Exercise A: Write out the passage on nursery rhymes word for word, starting at "Nursery rhymes were" and ending at "gets requested regularly.".
Exercise B: According to the passage on nursery rhymes, how long could the child bear being in the baby car seat as a baby?

++++ Provided text ++++

Nursery rhymes were part of my “weapon arsenal” when he got agitated, particularly during car drives. As a baby, he could not bear being in the baby car seat more than 10 minutes straight. He got very bored and agitated. I used to carry with me lots of different toys and books to distract him. When we were done with those, which was fairly quickly, I started singing nursery rhymes to entertain him. I remember various car rides (3 hours +) when he was between 4 – 12 months of age. He had me singing “Tăranul e pe câmp” (with onomatopoeia added in especially for him) again and again and again for good stretches of time :))). He loved it, he was chuckling and squealing. “În pădurea cu alune”, “Oac oac diri diri dam” or “Vulpe, tu mi-ai furat gasca” were also big hits. The last one still gets requested regularly. 

When he was around 8 months, we flew from Joburg to Durban – in principle, a short flight. For whatever reason, the plane took forever to leave the runway. And this was the middle of the summer, hot hot hot and the air conditioning was off.. So my smiling, happy little baby turned quickly into a desperately crying red ball. He was hot and uncomfortable. The flight attendants kept looking at me funnily and asking whether he was ok (?!). I started singing to him in a very low voice “Podul de piatra s-a daramat”, “Iepuras coconas”, “Melc, melc, codobelc”, all rather soothing. This helped him calm down enough to accept lying down and breastfeed. I remember one traveller in front looking back at me and saying “I feel sleepy as well” :).

++++ Data lines ++++

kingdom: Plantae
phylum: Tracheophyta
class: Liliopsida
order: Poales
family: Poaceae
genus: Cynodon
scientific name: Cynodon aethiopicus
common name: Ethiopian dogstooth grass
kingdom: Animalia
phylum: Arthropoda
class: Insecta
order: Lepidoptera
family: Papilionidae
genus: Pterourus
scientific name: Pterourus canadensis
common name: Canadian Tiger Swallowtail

++++
++++ Data lines ++++

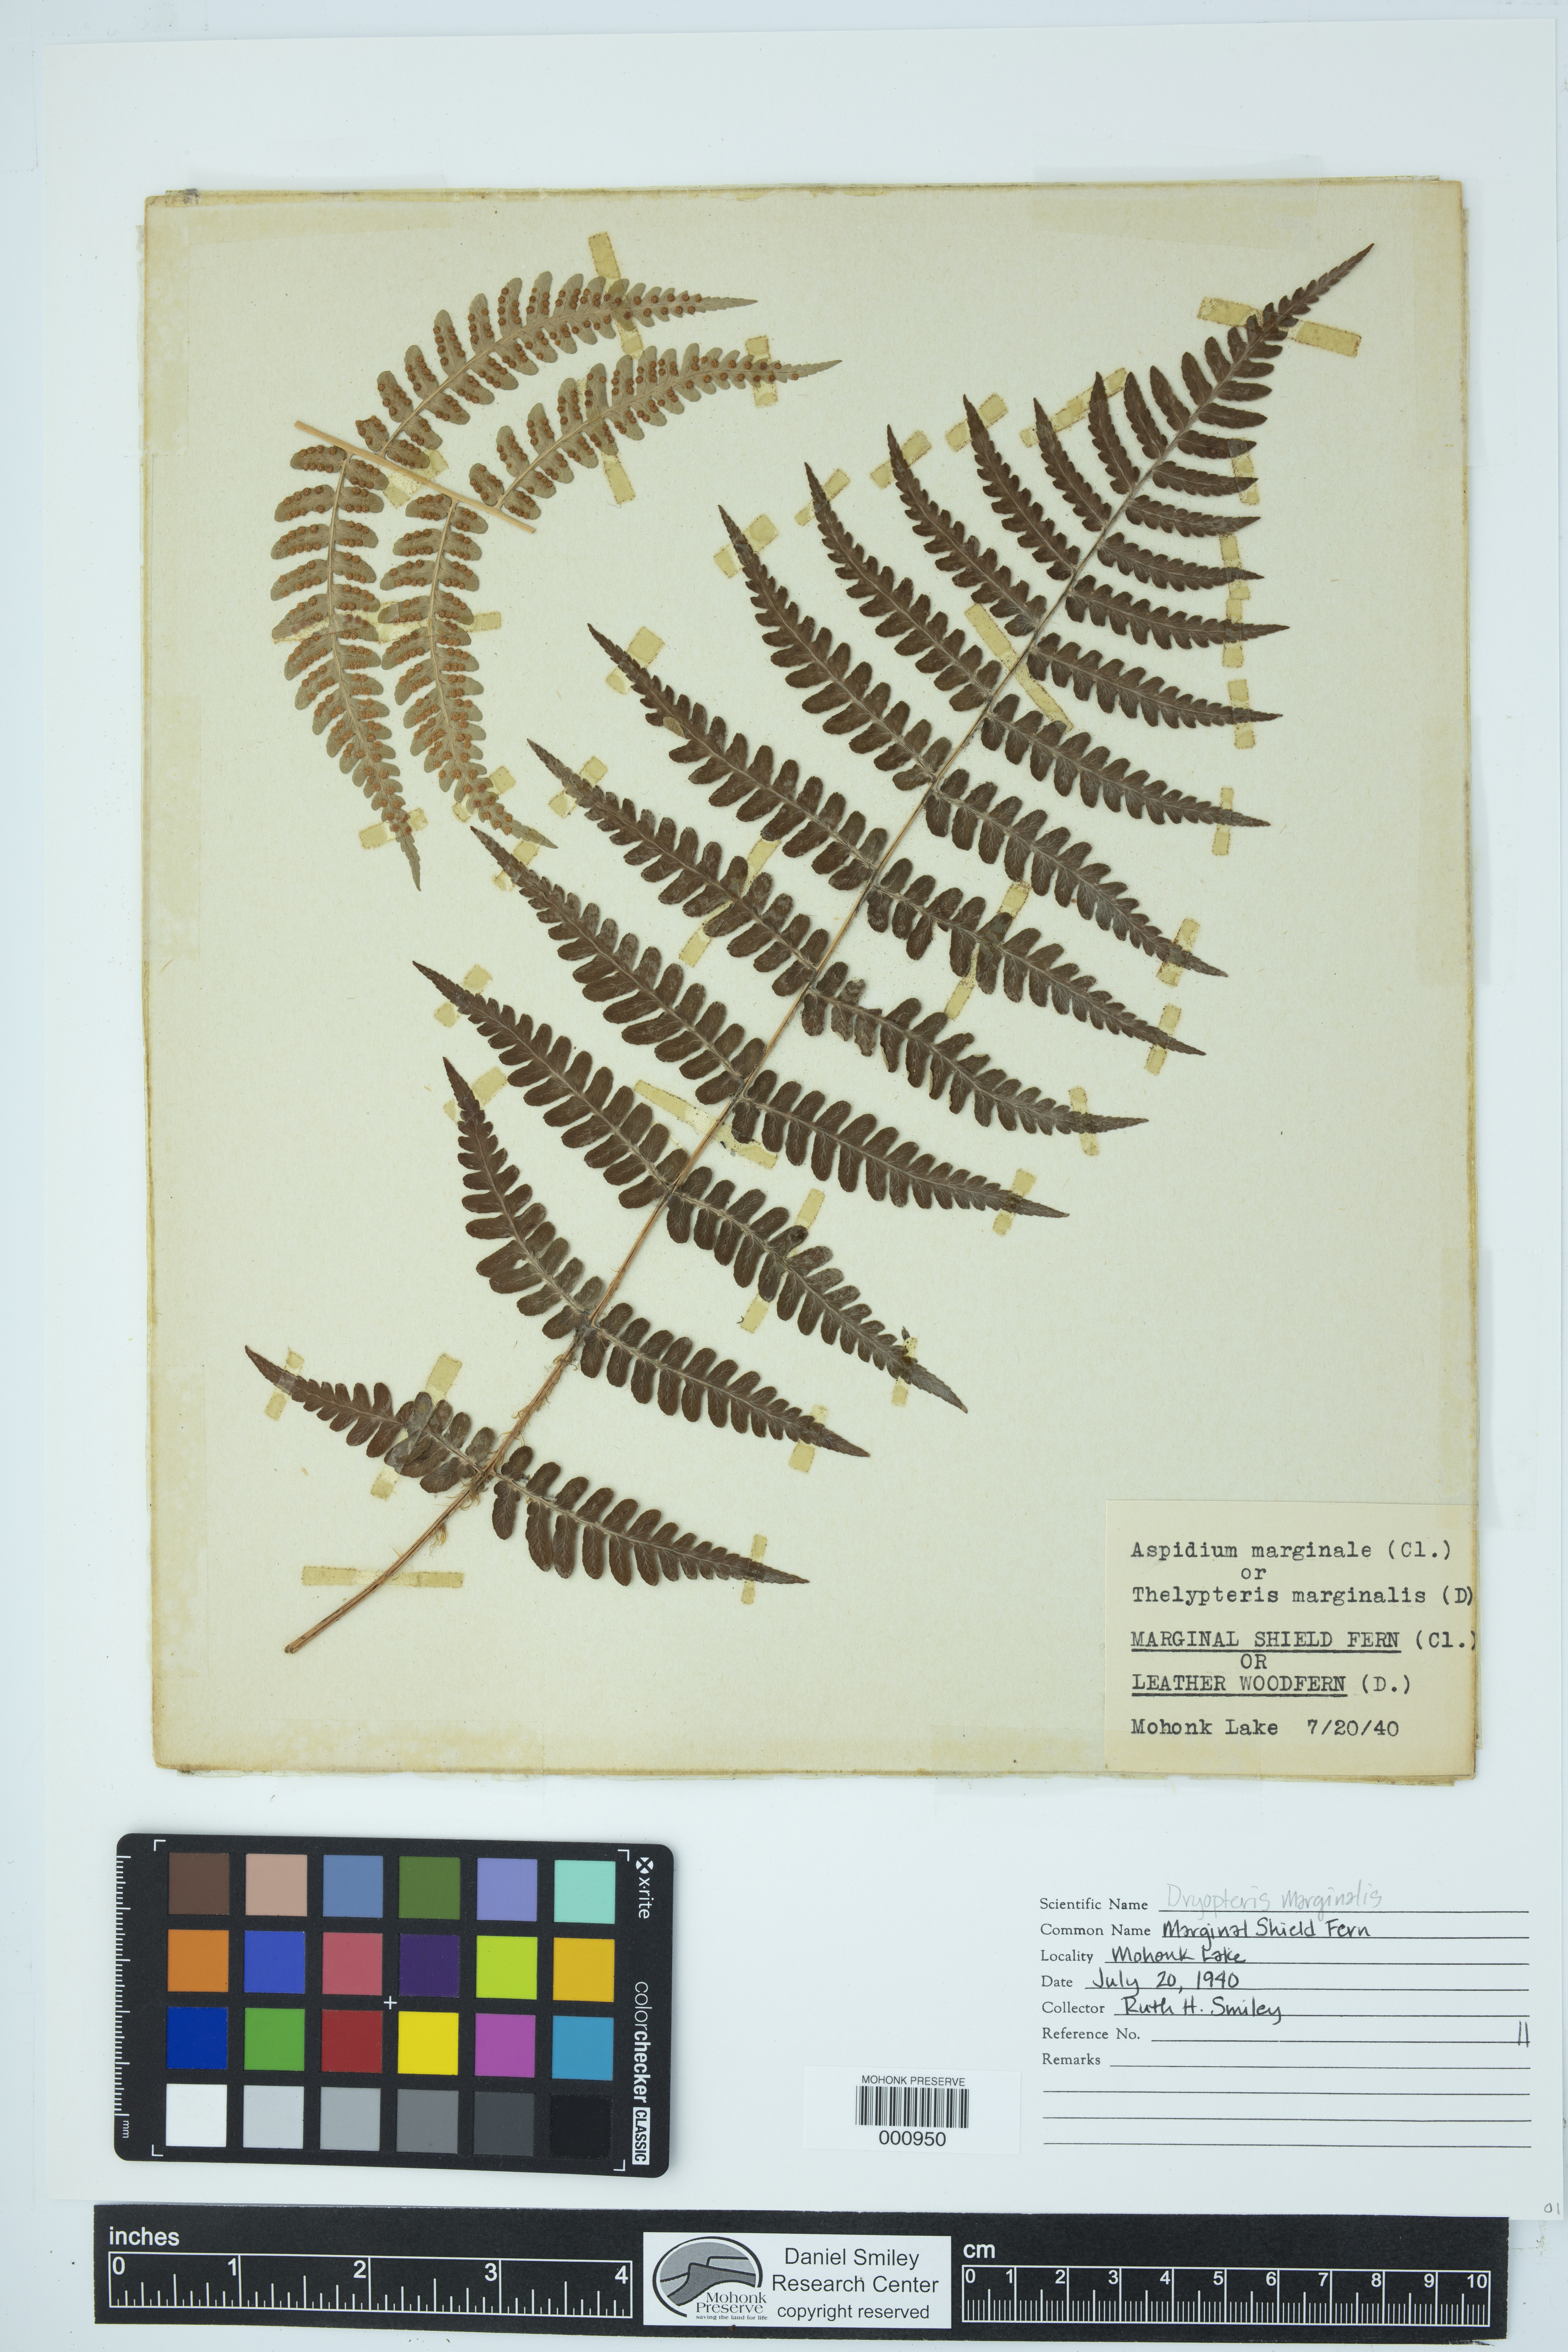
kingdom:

++++
++++ Data lines ++++

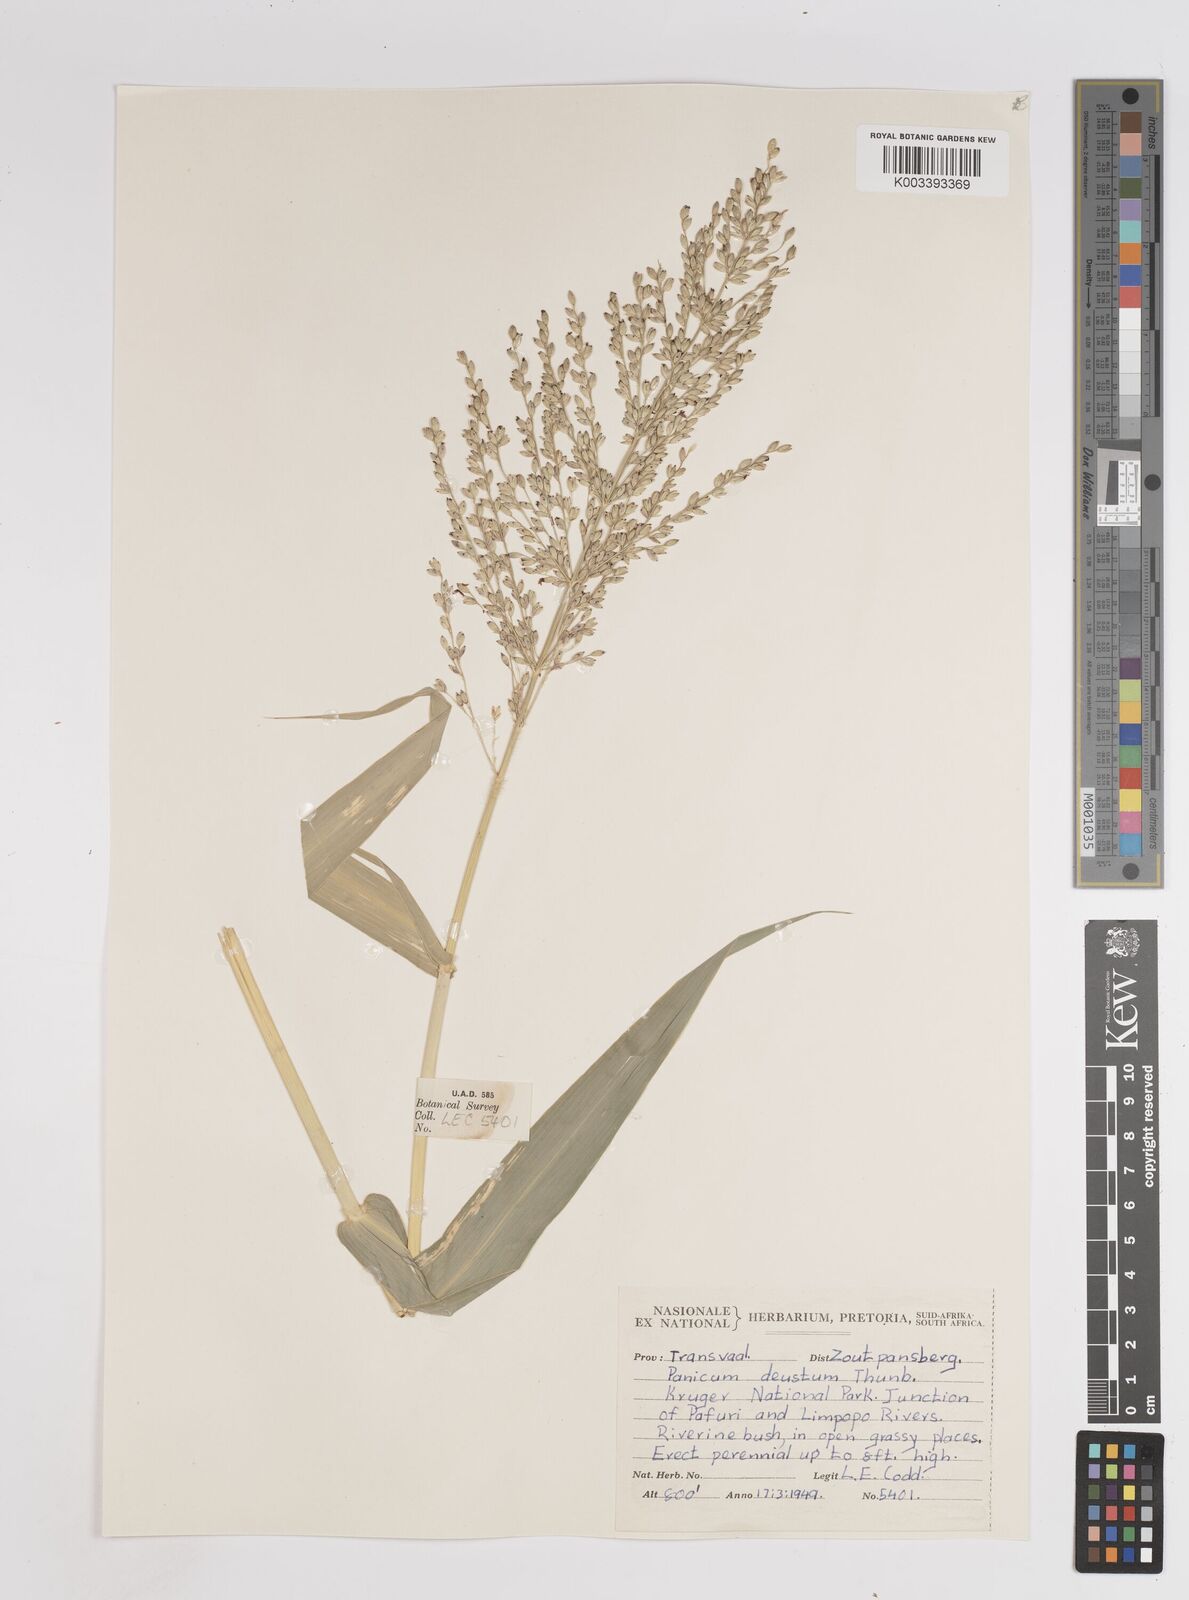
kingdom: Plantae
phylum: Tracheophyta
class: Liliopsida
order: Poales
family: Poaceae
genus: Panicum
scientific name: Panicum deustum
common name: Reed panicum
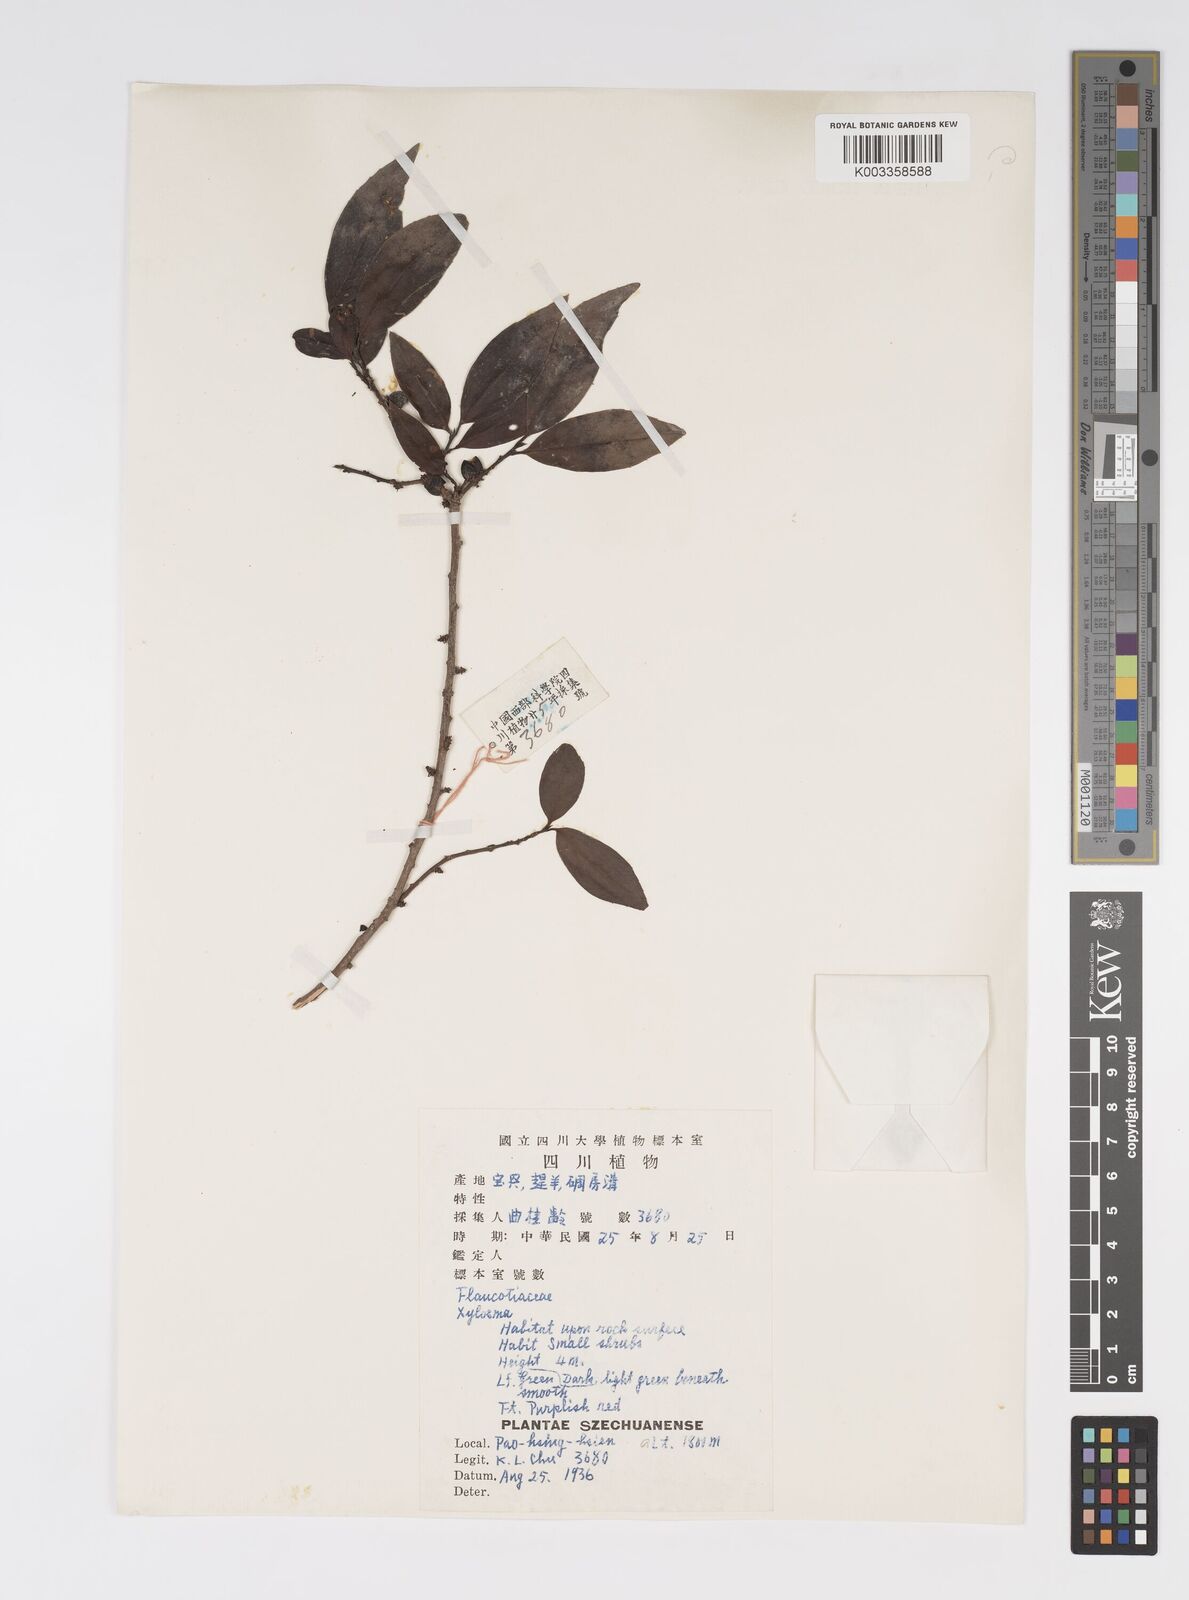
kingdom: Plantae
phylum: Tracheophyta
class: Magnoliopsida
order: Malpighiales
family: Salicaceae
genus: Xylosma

++++

Exercise response A:
Nursery rhymes were part of my “weapon arsenal” when he got agitated, particularly during car drives. As a baby, he could not bear being in the baby car seat more than 10 minutes straight. He got very bored and agitated. I used to carry with me lots of different toys and books to distract him. When we were done with those, which was fairly quickly, I started singing nursery rhymes to entertain him. I remember various car rides (3 hours +) when he was between 4 – 12 months of age. He had me singing “Tăranul e pe câmp” (with onomatopoeia added in especially for him) again and again and again for good stretches of time :))). He loved it, he was chuckling and squealing. “În pădurea cu alune”, “Oac oac diri diri dam” or “Vulpe, tu mi-ai furat gasca” were also big hits. The last one still gets requested regularly.

Exercise response B: No more than 10 minutes straight.